Ahmad Sarfraz, Bacher H Peter, Lassen Michael R, Hoppensteadt Debra A, Leitz Helen, Misselwitz Frank, Walenga Jeanine M, Fareed Jawed
Loyola University of Chicago, Stritch School of Medicine, Maywood, Ill, USA.
Arch Pathol Lab Med. 2003 May;127(5):584-8. doi: 10.5858/2003-127-0584-IOTIST.
It is now widely accepted that the pathophysiology of heparin-induced thrombocytopenia (HIT) syndrome is mediated by the generation of a wide array of functional and molecularly heterogeneous anti-heparin-platelet factor 4 (AHPF4) antibodies that may mediate platelet and/or endothelial cell activation/destruction.
We investigated the differential prevalence and functionality of AHPF4 immunoglobulin subtypes (IgA, IgG, and IgM) in plasmas obtained from orthopedic patients immobilized with Plaster-Cast and treated with clivarin (a low-molecular-weight heparin) in comparison to a placebo for the prophylaxis of deep-vein thrombosis.
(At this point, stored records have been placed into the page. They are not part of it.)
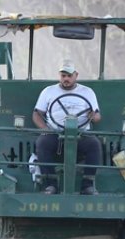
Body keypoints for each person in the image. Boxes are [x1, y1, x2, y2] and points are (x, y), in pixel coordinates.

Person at [32, 60, 102, 195]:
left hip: (81, 133)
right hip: (55, 133)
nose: (66, 79)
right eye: (63, 76)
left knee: (94, 144)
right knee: (42, 143)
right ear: (59, 76)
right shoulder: (48, 91)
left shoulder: (87, 92)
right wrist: (45, 129)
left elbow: (97, 116)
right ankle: (50, 184)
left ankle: (88, 185)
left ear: (76, 75)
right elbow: (36, 114)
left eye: (69, 76)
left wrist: (93, 116)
Clivarin was administered subcutaneously at a fixed daily dosage of 1750 U without any adjustment or loading dosage. Citrated plasmas were obtained at baseline, at 10 to 14 days, and at postbrace procedure (5-12 weeks). An enzyme-linked immunosorbent assay (ELISA) was used to quantitate the AHPF4 antibody titers. The functionality of the ELISA-positive samples was determined by a 14C-serotonin release assay (SRA).
In the ELISA test, 16 of 1073 samples (1.5%; 6 in clivarin and 10 in placebo groups) were positive for AHPF4 antibodies (mean optical density [OD] = 0.46 +/- 0.02). None of the ELISA-positive samples for AHPF4 antibodies could mediate platelet activation responses as determined by the SRA (0%-3% serotonin release, P >.10, n = 16). Through differential immunoglobulin subtype analysis of the samples positive for (cumulative) AHPF4 antibodies, we determined that their relative prevalence in plasma were as follows: IgM (mean OD = 0.71 +/- 0.13) > IgG (0.31 +/- 0.08) > IgA (0.14 +/- 0.02). Although there was no significant difference in the total antibody titers between clivarin and placebo groups, the antibody subtyping data showed conversion trends (ie, IgA [clivarin to placebo], IgG [placebo to clivarin], and IgM [clivarin to placebo]).
These observations indicate that even at reduced dosages, clivarin can shift the immunogenic up-regulation toward the IgG subpopulation; however, the IgG subtype is of a nonfunctional type of AHPF4 antibody and thus may not cause any HIT-related pathogenic responses.
目前广泛认为,肝素诱导的血小板减少症(HIT)综合征的病理生理学是由多种功能和分子异质性的抗肝素血小板因子4(AHPF4)抗体介导的,这些抗体可能介导血小板和/或内皮细胞的激活/破坏。
我们研究了与用于预防深静脉血栓形成的安慰剂相比,在使用石膏固定并接受克立肝素(一种低分子量肝素)治疗的骨科患者血浆中,AHPF4免疫球蛋白亚型(IgA、IgG和IgM)的差异患病率和功能。
克立肝素以每日1750 U的固定剂量皮下给药,无需调整或负荷剂量。在基线、10至14天以及去除石膏后(5 - 12周)采集枸橼酸化血浆。采用酶联免疫吸附测定(ELISA)定量AHPF4抗体滴度。ELISA阳性样本的功能通过14C - 5羟色胺释放试验(SRA)测定。
在ELISA试验中,1073份样本中有16份(1.5%;克立肝素组6份,安慰剂组10份)AHPF4抗体呈阳性(平均光密度[OD] = 0.46 ± 0.02)。如SRA所测定,AHPF4抗体的ELISA阳性样本均不能介导血小板激活反应(5羟色胺释放0% - 3%,P > 0.10,n = 16)。通过对(累积)AHPF4抗体阳性样本进行免疫球蛋白亚型差异分析,我们确定它们在血浆中的相对患病率如下:IgM(平均OD = 0.71 ± 0.13)> IgG(0.31 ± 0.08)> IgA(0.14 ± 0.02)。尽管克立肝素组和安慰剂组之间的总抗体滴度无显著差异,但抗体亚型分析数据显示了转换趋势(即IgA[克立肝素组到安慰剂组]、IgG[安慰剂组到克立肝素组]和IgM[克立肝素组到安慰剂组])。
这些观察结果表明,即使在降低剂量时,克立肝素也可使免疫原性上调转向IgG亚群;然而,IgG亚型是一种无功能的AHPF4抗体类型,因此可能不会引起任何与HIT相关的致病反应。